Alleman High School




1103 40th Street

Alleman High School, shown on this vintage Real Photo postcard from Shannon Hall’s collection, opened its doors in September of 1949.  Enrollment that first year was just under 600 students.   How fortunate they were to attend school in this beautiful Italian Renaissance style building!

The main entrance doors to the school open onto the corner of 11th Avenue and 40th Street.  They are framed by three graceful arched openings.  Rising above the arches is a wall of tall multi-paned windows that are edged in stone.  A decorative iron railing sits at the base of the windows.

Other decorative features indicative of the Italian Renaissance style of architecture include carved vases at the roof line of the central corner door and the use of a horizontal banding of stone (a stringcourse) between the first and second floors.

The building was designed by architect Edward Lerch of Rock Island.  Mr. Lerch designed a number of schools and churches in the Catholic dioceses of Peoria and Davenport.  Local works included St. Mary’s School and Convent in Moline, St. Ambrose Roman Catholic Church in Milan, St. Pius X Roman Catholic Church in Rock Island and the Lewis Hall section of the Villa de Chantal.

T.S. Willis Company of Janesville, Wisconsin was the builder.  They had completed the building of Rock Island City Hall some 8 years earlier.  The school was named for Father George Alleman, the first permanent priest in Rock Island County.

Father Alleman was born in France in 1806, and immigrated to the United States when he was 26.  When he was 28 years old he was ordained a priest in Zanesville, Ohio.  By then he could speak English quite well, in addition to his native French as well as fluent German.  Later he was to learn the language of several Indian tribes as he served as a roaming missionary throughout the Mississippi valley.

In 1841, Bishop Loras of Dubuque, Iowa appointed Father Alleman pastor of Fort Madison where he immediately began the construction of a small church for eight Catholic families.  Although headquartered in Fort Madison, he traveled around Burlington, Muscatine, Iowa City, Keokuk, and almost anywhere German speaking Catholics had settled in Iowa, northern Missouri or western Illinois.

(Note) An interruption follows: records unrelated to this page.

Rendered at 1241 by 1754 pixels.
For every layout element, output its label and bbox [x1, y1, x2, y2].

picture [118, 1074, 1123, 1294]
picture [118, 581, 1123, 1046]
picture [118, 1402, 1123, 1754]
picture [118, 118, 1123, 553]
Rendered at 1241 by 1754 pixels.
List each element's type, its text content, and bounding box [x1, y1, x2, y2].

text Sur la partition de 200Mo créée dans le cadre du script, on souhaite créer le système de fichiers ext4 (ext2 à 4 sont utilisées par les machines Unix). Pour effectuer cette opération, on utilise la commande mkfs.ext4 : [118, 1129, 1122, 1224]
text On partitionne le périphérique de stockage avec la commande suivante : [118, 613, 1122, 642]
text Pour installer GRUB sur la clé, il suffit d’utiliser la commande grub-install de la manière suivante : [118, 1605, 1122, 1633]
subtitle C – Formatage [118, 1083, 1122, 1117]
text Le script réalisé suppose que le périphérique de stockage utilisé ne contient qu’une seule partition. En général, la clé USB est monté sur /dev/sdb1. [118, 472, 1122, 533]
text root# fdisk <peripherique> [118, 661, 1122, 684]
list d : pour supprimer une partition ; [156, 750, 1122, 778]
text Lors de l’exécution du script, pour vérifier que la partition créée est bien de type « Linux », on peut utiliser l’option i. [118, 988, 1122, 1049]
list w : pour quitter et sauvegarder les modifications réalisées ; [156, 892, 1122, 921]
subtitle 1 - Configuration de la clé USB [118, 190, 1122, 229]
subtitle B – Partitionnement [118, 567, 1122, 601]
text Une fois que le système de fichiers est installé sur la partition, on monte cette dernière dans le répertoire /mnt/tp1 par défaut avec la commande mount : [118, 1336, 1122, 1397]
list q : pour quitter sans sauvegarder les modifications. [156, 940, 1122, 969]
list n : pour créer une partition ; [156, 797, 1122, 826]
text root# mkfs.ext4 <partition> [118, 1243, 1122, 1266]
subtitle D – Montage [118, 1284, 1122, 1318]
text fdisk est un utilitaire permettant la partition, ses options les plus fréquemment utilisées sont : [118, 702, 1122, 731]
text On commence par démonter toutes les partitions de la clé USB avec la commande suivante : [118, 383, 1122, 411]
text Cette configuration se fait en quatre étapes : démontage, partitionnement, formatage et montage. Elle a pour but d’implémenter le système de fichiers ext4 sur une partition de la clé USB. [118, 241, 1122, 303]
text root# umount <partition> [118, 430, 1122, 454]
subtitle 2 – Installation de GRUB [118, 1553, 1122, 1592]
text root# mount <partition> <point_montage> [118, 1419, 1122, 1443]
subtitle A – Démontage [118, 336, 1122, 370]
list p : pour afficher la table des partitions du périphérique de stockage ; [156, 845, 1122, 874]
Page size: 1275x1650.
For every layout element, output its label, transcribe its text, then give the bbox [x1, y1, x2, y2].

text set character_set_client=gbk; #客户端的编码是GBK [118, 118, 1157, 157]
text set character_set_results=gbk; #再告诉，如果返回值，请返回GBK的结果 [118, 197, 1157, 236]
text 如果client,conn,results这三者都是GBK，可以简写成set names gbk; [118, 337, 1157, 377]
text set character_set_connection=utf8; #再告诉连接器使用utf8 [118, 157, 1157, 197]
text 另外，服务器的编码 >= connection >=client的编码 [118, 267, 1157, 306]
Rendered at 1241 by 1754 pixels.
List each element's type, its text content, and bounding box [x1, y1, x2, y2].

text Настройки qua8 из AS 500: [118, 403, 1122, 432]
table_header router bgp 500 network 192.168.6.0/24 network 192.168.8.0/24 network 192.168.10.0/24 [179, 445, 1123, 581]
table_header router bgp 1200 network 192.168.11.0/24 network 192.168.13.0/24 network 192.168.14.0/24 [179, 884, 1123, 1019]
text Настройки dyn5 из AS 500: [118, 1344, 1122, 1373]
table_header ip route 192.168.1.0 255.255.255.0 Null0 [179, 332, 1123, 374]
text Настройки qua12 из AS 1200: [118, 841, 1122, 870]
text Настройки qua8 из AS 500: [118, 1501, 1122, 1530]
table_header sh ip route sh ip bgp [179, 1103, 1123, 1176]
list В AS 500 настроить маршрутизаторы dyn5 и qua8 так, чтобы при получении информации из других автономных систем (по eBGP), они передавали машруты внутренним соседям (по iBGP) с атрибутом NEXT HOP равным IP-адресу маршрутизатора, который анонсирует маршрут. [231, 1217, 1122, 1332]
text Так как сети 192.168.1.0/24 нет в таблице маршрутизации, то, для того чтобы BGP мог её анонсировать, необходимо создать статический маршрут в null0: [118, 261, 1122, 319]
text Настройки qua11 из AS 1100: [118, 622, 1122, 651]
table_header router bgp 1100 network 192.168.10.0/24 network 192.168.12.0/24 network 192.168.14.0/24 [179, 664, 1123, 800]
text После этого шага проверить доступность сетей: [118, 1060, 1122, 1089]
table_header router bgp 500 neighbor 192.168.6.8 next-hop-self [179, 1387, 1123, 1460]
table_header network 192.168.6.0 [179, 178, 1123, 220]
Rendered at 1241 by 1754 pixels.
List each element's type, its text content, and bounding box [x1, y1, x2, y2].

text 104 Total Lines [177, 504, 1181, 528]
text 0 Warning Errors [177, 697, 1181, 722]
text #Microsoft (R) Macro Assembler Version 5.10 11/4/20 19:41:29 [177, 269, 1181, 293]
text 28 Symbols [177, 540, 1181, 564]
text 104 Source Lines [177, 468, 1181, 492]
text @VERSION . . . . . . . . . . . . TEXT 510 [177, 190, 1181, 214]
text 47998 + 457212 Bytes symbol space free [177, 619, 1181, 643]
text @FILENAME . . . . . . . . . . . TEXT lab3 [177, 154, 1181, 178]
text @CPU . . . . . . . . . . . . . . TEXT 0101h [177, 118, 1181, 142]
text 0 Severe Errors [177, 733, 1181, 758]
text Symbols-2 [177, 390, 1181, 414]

During his travels he became friends with a fellow religious leader, Joseph Smith of the Mormon settlement at Nauvoo.  In 1844, opponents of the Mormons jailed and subsequently killed Joseph Smith.  The Mormon settlers left Nauvoo, heading west for Utah.  Father Alleman bought the home of one of the Mormon leaders for $900 and converted it into a rectory and church.

In 1851, the first Bishop of Chicago urged Father Alleman to move to Rock Island, a community looking for a German-speaking priest.  Father Alleman arrived in Rock Island by boat in May and by August he was laying the cornerstone of the first Catholic Church in our city, St. James.

Located at 5th Avenue and 22nd Street, St. James was a 30 foot by 50 foot limestone building.  Father Alleman was known for his thrift and it was said that stone trim incorporated into the church was salvaged from abandoned Mormon buildings at Nauvoo.  When St. James was dismantled in 1863, the stone sills were recycled again into the St. Mary’s rectory.  When Alleman High School was built, a small fragment of that original stone from Nauvoo was placed into the cornerstone providing a tangible link between the new school and its namesake.

St. James parish grew quickly and was divided into St. Mary’s Church and St. Joseph’s Church.  In 1875, St. Mary’s Church established the first Catholic parochial school in Rock Island.  Immanuel Lutheran school, which opened on September 1, 1856, with an enrollment of 20, was the first parochial school.  St. Mary’s school was soon followed by a second school operated by St. Joseph’s Church by the turn of the twentieth century.  After World War I a third parish school was established by Sacred Heart Church.  Right at the turn of the century, a new type of Catholic school was established in Rock Island – an all-girls boarding school – the Villa de Chantal.

The idea for a Catholic high school in Rock Island County belonged to Rev. John B. Culemans of Sacred Heart Church in Moline in 1926.  Monsignor Durkin adopted the project and purchased six acres of land from the W. L. Velie estate for $6,500 in 1931.  But the Great Depression and World War II would postpone the building effort. The $1,600,000 high school would not be completed until the fall of 1949.

Over the years additions have been made to the original building including classrooms, a chapel, a gymnasium and a performing arts center.  Enrollment rose to a peak of nearly 1300 students.  All who walk the halls of this beautiful complex are mindful of its heritage and of the work of a humble missionary priest who was quoted as saying, “Every place I could, I have started schools to instruct children in their Catholic faith…It is the great need of the age.”

This article, by Linda Anderson, is slightly modified from the original, which appeared in the Rock Island Argus and Moline Dispatch on November 6, 2005.